Your instructions. Only the lines from the one containing "Qu'est-ce que le BBCod" through the last line of the listing are to be given again, exactly as they appear.
Segment Open
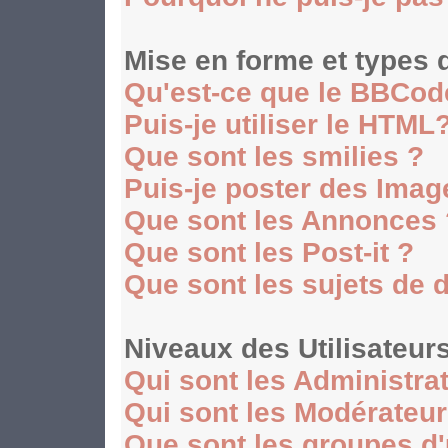
Mise en forme et types 
Qu'est-ce que le BBCod
Puis-je utiliser le HTML
Que sont les smilies ?
Puis-je poster des Ima
Que sont les Annonces 
Que sont les Post-it ?
Que sont les sujets de 
Niveaux des Utilisateur
Qui sont les Administra
Qui sont les Modérateu
Que sont les groupes d'u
Segment Closed
Answer.
Qu'est-ce que le BBCod
Puis-je utiliser le HTML
Que sont les smilies ?
Puis-je poster des Ima
Que sont les Annonces 
Que sont les Post-it ?
Que sont les sujets de 
Niveaux des Utilisateur
Qui sont les Administra
Qui sont les Modérateu
Que sont les groupes d'u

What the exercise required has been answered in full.